Reproduce the items word for word, starting at their first line and stopping after the line that contains "Динамики автомобильные 6x9 дюймов".
BEGIN
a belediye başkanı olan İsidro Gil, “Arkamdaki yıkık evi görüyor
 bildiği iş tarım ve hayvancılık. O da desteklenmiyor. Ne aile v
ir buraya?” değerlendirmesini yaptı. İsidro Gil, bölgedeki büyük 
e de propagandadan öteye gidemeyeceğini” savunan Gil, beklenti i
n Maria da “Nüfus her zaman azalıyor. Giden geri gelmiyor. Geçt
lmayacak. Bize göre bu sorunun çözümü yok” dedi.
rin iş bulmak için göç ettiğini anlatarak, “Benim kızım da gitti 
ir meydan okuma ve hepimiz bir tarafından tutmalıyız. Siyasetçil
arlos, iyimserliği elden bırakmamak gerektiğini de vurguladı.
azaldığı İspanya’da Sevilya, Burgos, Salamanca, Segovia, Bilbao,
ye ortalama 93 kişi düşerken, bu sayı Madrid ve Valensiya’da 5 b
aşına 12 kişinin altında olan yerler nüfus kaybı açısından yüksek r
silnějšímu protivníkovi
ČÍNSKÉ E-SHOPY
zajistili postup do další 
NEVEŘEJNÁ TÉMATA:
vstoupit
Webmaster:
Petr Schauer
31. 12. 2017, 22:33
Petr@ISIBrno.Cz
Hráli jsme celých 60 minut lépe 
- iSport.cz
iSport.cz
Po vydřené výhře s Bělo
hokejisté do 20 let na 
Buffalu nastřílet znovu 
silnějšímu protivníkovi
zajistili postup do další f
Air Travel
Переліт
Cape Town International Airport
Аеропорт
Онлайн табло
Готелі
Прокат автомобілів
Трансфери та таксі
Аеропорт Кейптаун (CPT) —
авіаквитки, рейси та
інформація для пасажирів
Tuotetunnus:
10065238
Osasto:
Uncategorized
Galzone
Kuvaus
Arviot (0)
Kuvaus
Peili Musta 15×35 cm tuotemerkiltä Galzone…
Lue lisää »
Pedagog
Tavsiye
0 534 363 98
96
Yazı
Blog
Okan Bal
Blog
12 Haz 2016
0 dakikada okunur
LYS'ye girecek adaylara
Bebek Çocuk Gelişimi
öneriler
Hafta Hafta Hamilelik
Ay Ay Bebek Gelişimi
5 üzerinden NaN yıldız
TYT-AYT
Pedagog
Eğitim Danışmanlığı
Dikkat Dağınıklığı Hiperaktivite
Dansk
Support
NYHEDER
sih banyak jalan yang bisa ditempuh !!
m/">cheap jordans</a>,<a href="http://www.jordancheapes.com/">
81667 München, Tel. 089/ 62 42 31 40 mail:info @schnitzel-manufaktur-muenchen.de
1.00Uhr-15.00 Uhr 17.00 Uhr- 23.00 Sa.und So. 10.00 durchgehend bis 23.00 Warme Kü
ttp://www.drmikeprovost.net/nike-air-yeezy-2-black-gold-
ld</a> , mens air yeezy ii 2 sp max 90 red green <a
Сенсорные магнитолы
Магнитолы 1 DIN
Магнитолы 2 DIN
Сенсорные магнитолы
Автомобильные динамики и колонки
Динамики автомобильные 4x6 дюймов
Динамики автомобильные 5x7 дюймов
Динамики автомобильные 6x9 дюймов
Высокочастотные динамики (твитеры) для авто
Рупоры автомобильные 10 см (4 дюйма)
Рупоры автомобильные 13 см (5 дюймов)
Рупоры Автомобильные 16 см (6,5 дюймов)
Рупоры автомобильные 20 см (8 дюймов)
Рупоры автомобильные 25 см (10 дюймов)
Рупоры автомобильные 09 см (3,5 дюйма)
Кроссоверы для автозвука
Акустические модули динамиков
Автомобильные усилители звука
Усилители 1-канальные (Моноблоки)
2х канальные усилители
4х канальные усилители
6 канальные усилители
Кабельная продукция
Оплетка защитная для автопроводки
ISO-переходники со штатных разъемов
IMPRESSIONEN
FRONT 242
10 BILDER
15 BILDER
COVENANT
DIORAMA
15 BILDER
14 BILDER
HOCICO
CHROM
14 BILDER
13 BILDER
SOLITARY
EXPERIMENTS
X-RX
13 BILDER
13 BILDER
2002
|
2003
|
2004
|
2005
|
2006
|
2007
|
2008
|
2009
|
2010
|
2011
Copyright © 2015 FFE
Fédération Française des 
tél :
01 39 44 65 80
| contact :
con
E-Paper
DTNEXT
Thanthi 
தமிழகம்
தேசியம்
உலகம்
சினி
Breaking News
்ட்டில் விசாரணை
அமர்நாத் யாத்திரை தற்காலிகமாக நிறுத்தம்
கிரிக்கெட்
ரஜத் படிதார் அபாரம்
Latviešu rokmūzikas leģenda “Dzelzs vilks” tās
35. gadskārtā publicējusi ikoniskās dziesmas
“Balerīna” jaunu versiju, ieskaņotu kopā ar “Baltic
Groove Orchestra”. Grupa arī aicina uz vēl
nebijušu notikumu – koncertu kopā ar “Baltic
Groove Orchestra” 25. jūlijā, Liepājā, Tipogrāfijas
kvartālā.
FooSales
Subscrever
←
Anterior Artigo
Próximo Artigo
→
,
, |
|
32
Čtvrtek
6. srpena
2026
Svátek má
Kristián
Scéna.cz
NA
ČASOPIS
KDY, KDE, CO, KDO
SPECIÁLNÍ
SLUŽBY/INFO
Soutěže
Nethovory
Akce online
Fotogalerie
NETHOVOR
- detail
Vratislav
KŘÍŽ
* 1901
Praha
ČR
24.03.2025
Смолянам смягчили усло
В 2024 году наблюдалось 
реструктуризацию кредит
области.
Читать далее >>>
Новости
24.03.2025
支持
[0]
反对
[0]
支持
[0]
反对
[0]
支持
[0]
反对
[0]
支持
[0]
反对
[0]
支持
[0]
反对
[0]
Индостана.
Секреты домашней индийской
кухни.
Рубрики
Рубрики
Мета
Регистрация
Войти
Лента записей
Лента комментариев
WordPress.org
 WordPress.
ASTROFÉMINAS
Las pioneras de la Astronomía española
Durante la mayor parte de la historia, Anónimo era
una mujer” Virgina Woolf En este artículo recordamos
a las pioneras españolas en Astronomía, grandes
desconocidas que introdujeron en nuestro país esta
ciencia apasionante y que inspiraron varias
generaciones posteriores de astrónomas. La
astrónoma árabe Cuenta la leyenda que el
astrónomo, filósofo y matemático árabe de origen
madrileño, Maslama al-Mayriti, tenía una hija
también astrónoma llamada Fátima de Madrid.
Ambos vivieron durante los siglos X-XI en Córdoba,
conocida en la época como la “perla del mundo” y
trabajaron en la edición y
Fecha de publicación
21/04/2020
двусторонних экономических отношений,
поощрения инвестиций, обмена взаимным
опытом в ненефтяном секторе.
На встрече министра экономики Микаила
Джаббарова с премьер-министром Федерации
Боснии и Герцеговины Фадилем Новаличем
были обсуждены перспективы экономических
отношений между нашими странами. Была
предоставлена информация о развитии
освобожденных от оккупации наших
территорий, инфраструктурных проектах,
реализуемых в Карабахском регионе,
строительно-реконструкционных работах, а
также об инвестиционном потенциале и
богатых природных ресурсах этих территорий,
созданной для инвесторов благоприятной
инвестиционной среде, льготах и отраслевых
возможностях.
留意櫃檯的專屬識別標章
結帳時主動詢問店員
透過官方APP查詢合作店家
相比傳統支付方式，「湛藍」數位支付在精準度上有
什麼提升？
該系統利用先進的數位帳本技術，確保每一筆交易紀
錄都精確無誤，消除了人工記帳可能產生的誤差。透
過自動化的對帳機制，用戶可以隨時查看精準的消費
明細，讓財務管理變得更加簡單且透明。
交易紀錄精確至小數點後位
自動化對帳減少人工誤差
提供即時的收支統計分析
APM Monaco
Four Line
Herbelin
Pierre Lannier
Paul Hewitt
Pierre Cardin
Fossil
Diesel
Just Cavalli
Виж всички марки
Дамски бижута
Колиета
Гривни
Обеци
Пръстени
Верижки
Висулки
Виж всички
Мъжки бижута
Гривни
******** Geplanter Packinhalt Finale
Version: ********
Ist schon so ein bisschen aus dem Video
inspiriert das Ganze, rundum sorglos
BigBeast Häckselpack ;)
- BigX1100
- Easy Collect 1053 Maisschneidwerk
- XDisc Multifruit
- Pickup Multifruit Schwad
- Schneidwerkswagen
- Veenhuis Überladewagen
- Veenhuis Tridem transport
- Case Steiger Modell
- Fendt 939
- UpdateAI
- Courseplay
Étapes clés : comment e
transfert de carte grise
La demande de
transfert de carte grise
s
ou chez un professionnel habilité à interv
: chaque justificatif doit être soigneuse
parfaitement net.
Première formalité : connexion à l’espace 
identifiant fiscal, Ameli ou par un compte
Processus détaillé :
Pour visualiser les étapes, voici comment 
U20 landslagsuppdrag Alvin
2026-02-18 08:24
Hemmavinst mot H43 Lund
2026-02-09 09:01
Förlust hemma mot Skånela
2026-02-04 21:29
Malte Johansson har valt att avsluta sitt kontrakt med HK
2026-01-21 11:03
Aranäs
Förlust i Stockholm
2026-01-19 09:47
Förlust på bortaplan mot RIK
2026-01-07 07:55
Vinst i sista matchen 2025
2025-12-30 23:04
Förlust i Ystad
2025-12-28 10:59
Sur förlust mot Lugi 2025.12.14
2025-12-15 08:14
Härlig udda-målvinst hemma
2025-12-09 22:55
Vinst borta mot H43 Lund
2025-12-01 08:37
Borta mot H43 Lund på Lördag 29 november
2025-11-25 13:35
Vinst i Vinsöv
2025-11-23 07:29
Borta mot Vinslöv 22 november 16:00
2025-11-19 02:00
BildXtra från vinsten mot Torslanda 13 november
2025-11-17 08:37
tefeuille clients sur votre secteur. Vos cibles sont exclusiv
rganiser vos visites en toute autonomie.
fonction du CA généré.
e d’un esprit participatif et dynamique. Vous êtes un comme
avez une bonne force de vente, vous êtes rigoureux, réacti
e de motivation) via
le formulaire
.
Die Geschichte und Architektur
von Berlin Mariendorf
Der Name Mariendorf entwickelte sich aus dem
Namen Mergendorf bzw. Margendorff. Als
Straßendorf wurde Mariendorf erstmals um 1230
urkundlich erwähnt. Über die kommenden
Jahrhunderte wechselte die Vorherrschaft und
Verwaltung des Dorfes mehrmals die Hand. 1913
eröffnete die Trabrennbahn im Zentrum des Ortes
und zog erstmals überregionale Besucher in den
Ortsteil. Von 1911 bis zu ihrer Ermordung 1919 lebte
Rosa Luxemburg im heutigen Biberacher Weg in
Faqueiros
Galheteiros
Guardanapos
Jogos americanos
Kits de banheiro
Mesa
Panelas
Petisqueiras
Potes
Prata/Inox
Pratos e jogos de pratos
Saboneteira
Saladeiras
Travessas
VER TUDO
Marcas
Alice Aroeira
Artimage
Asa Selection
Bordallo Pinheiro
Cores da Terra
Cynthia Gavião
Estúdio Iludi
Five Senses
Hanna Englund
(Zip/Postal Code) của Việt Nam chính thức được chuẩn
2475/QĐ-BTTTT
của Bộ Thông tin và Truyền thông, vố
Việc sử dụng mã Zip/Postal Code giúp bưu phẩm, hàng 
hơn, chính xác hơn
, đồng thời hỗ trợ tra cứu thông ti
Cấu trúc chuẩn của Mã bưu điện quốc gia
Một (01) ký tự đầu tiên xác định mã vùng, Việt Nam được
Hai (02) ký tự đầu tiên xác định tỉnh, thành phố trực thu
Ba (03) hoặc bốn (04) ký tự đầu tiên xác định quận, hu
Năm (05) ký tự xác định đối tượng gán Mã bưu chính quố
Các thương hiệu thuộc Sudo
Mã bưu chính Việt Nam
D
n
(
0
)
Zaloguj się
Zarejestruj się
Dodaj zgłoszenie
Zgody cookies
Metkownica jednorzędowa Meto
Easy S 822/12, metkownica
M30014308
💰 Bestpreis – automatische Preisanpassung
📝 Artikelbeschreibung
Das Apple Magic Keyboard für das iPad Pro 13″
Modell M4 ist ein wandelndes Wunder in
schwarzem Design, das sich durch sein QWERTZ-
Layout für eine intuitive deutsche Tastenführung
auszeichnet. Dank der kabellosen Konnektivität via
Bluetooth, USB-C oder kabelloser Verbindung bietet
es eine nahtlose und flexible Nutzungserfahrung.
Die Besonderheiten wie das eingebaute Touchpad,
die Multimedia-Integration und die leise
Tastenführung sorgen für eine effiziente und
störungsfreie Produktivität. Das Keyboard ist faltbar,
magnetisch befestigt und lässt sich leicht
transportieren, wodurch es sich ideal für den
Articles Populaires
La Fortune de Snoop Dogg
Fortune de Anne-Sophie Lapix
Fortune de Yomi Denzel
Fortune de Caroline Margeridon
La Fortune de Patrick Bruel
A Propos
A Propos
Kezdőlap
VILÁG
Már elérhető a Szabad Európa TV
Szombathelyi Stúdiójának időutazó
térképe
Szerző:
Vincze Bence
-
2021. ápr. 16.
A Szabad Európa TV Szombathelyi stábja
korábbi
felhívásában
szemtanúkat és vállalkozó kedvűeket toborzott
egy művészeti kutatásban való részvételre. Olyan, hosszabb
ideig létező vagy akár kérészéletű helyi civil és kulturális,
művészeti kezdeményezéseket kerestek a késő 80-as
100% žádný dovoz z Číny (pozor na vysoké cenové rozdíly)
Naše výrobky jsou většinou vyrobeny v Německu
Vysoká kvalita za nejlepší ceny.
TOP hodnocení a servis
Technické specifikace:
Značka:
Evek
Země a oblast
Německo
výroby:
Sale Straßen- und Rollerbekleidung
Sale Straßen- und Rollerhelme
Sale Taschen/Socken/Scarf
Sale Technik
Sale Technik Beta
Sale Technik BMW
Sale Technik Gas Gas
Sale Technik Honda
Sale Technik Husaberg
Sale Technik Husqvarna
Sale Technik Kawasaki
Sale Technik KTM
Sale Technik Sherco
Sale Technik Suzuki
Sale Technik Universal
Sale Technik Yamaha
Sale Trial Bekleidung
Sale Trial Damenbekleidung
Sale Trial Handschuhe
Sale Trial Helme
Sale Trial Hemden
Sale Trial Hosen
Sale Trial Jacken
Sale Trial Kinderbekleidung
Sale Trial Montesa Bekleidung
END
**Answer box:**
a belediye başkanı olan İsidro Gil, “Arkamdaki yıkık evi görüyor
 bildiği iş tarım ve hayvancılık. O da desteklenmiyor. Ne aile v
ir buraya?” değerlendirmesini yaptı. İsidro Gil, bölgedeki büyük 
e de propagandadan öteye gidemeyeceğini” savunan Gil, beklenti i
n Maria da “Nüfus her zaman azalıyor. Giden geri gelmiyor. Geçt
lmayacak. Bize göre bu sorunun çözümü yok” dedi.
rin iş bulmak için göç ettiğini anlatarak, “Benim kızım da gitti 
ir meydan okuma ve hepimiz bir tarafından tutmalıyız. Siyasetçil
arlos, iyimserliği elden bırakmamak gerektiğini de vurguladı.
azaldığı İspanya’da Sevilya, Burgos, Salamanca, Segovia, Bilbao,
ye ortalama 93 kişi düşerken, bu sayı Madrid ve Valensiya’da 5 b
aşına 12 kişinin altında olan yerler nüfus kaybı açısından yüksek r
silnějšímu protivníkovi
ČÍNSKÉ E-SHOPY
zajistili postup do další 
NEVEŘEJNÁ TÉMATA:
vstoupit
Webmaster:
Petr Schauer
31. 12. 2017, 22:33
Petr@ISIBrno.Cz
Hráli jsme celých 60 minut lépe 
- iSport.cz
iSport.cz
Po vydřené výhře s Bělo
hokejisté do 20 let na 
Buffalu nastřílet znovu 
silnějšímu protivníkovi
zajistili postup do další f
Air Travel
Переліт
Cape Town International Airport
Аеропорт
Онлайн табло
Готелі
Прокат автомобілів
Трансфери та таксі
Аеропорт Кейптаун (CPT) —
авіаквитки, рейси та
інформація для пасажирів
Tuotetunnus:
10065238
Osasto:
Uncategorized
Galzone
Kuvaus
Arviot (0)
Kuvaus
Peili Musta 15×35 cm tuotemerkiltä Galzone…
Lue lisää »
Pedagog
Tavsiye
0 534 363 98
96
Yazı
Blog
Okan Bal
Blog
12 Haz 2016
0 dakikada okunur
LYS'ye girecek adaylara
Bebek Çocuk Gelişimi
öneriler
Hafta Hafta Hamilelik
Ay Ay Bebek Gelişimi
5 üzerinden NaN yıldız
TYT-AYT
Pedagog
Eğitim Danışmanlığı
Dikkat Dağınıklığı Hiperaktivite
Dansk
Support
NYHEDER
sih banyak jalan yang bisa ditempuh !!
m/">cheap jordans</a>,<a href="http://www.jordancheapes.com/">
81667 München, Tel. 089/ 62 42 31 40 mail:info @schnitzel-manufaktur-muenchen.de
1.00Uhr-15.00 Uhr 17.00 Uhr- 23.00 Sa.und So. 10.00 durchgehend bis 23.00 Warme Kü
ttp://www.drmikeprovost.net/nike-air-yeezy-2-black-gold-
ld</a> , mens air yeezy ii 2 sp max 90 red green <a
Сенсорные магнитолы
Магнитолы 1 DIN
Магнитолы 2 DIN
Сенсорные магнитолы
Автомобильные динамики и колонки
Динамики автомобильные 4x6 дюймов
Динамики автомобильные 5x7 дюймов
Динамики автомобильные 6x9 дюймов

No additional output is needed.